Dieser Artikel beschäftigt sich mit der Geschichte des Siedlungsgebietes der Mongolen. Für die weit darüber hinausgehenden die Entwicklung der deutsch-chinesischen Handelsbeziehungen PDF Eroberungen des 13. Jahrhunderts siehe deshalb die Geschichte der Mongolen. Die Geschichte der Mongolei beschreibt die Geschichte des eigentlichen Siedlungsgebietes der Mongolen.


Författare: Carlos M. Llovet Garcia.
Anhaltende Kritik westlicher Industrienationen am aufstrebenden Reich der Mitte verleitet zu einem einseitig negativen Bild Chinas. Dabei ist die Kritik oft undifferenziert, obwohl die komplexen Zusammenhänge einer eingehenden Betrachtung bedürften. Diese Studie geht der China-Kritik auf den Grund, indem sie einen Teilaspekt der vielschichtigen internationalen Wirtschaftsbeziehungen Chinas untersucht: Im Zentrum stehen die deutsch-chinesischen Handelsbeziehungen, deren Analyse auf fundierten und detaillierten statistischen Daten fußt. Sie umfasst einen historischen Rückblick sowie eine genaue Betrachtung der aktuellen Verhältnisse auf breiter Quellenlage. Das Resultat ist interessant, weil Chinas Handelseinfluss auf Europa und Deutschland überraschend anders dargestellt werden kann, als der Westen allgemein vermittelt. Damit verändert sich das übliche Chinabild.
Zu Beginn der Studie wird zum besseren Verständnis der zentralen Kapitel ein umfassender Überblick zur vergangenen und aktuellen Entwicklung innerhalb Chinas sowie seiner internationalen Beziehungen gegeben (USA, Afrika, EU, WTO). Im Verlauf der Studie werden weitere brisante Themen wie Direktinvestitionen, der Schutz geistigen Eigentums, Wissenstransfer, Hochtechnologie, Umwelt und Konsum beleuchtet. Anhand konkreter Beispiele, auch der deutschen Wirtschaft, werden die Themen veranschaulicht.
Die Studie erlaubt dem Leser einen neutralen, gut recherchierten, facettenreichen und hoch-informativen Blick auf top-aktuelle wirtschaftspolitische Fragen Chinas.

Das Territorium der heutigen Mongolei wurde, seit es besiedelt ist, von Nomaden beherrscht, die zeitweise Reiche gründeten, wie die Xiongnu oder die Xianbei. Während dieser Zeit kam es bereits mehrfach zu Angriffen einzelner Stämme auf China oder die westlich gelegene Seidenstraße durch Zentralasien. 1921, die chinesischen Truppen endgültig aus dem Land zu vertreiben. Unter dem Eindruck der Veränderungen in Osteuropa entstand 1990 auch in der Mongolei eine Demokratiebewegung, die ersten freien Wahlen nach Inkrafttreten der republikanischen Verfassung von 1992 wurden am 28. Heute ist die dortige Demokratie stabiler als in allen anderen Staaten Zentralasiens. Für die Präsidentenwahl im Mai 2005 standen mit je zwei ehem. Seit der Parlamentswahl 2004 gibt es eine Große Koalition der MRVP mit einem Bündnis demokratischer Parteien.

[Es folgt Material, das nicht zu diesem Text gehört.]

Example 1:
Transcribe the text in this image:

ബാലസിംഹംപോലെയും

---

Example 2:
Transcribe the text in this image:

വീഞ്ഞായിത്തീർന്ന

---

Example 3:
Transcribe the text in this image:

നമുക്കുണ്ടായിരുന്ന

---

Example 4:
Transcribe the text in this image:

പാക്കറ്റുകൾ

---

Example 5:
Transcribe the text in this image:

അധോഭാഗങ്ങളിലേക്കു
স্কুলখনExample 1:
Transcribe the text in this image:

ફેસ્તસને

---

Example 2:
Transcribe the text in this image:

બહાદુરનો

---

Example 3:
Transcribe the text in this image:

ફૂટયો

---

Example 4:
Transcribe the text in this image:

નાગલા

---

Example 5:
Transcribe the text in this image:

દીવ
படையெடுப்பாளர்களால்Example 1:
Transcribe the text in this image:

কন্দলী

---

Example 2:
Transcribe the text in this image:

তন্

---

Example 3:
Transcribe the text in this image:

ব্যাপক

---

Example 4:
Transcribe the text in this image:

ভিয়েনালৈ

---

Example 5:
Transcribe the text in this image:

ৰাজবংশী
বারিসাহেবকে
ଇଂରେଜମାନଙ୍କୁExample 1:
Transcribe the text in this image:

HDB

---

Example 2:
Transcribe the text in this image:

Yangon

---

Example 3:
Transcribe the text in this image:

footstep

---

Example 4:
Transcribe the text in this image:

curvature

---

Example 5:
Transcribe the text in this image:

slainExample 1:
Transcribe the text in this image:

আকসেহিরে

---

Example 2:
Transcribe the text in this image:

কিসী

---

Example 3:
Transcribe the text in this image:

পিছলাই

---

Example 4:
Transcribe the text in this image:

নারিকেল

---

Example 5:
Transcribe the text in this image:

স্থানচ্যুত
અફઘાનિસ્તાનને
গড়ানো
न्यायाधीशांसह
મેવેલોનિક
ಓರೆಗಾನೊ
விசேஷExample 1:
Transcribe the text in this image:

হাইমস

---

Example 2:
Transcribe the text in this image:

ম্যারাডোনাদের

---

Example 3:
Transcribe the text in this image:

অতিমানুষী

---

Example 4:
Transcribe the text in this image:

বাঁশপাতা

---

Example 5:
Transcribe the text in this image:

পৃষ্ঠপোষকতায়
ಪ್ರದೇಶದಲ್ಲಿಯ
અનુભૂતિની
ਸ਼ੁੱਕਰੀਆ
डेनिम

Aufgrund der klimatischen Bedingungen mit ihren extremen Temperaturschwankungen war die Mongolei mit wenigen Ausnahmen kein Land, in dem sich Ackerbau und ein damit verbundenes sesshaftes Leben entwickeln hätte können. Man konzentrierte sich auf die spezialisierte Viehzucht von Pferden und Schafen, die die Lebensgrundlage bildeten, alles andere stellte allenfalls einen Nebenerwerb dar. Aber mit Viehzucht konnte man keine großen Völker ernähren und folglich auch keine große Kultur hervorbringen. Kleinere Zentren des Weizen- und Hirseanbaus gab es. Darüber hinaus wurden Ruinen von Städten der Samojeden und Uiguren im Gebiet von Tuwa an mehreren Stellen entdeckt. Auch im Ordos-Gebiet gab es unter chinesischem Einfluss kleinere Städte.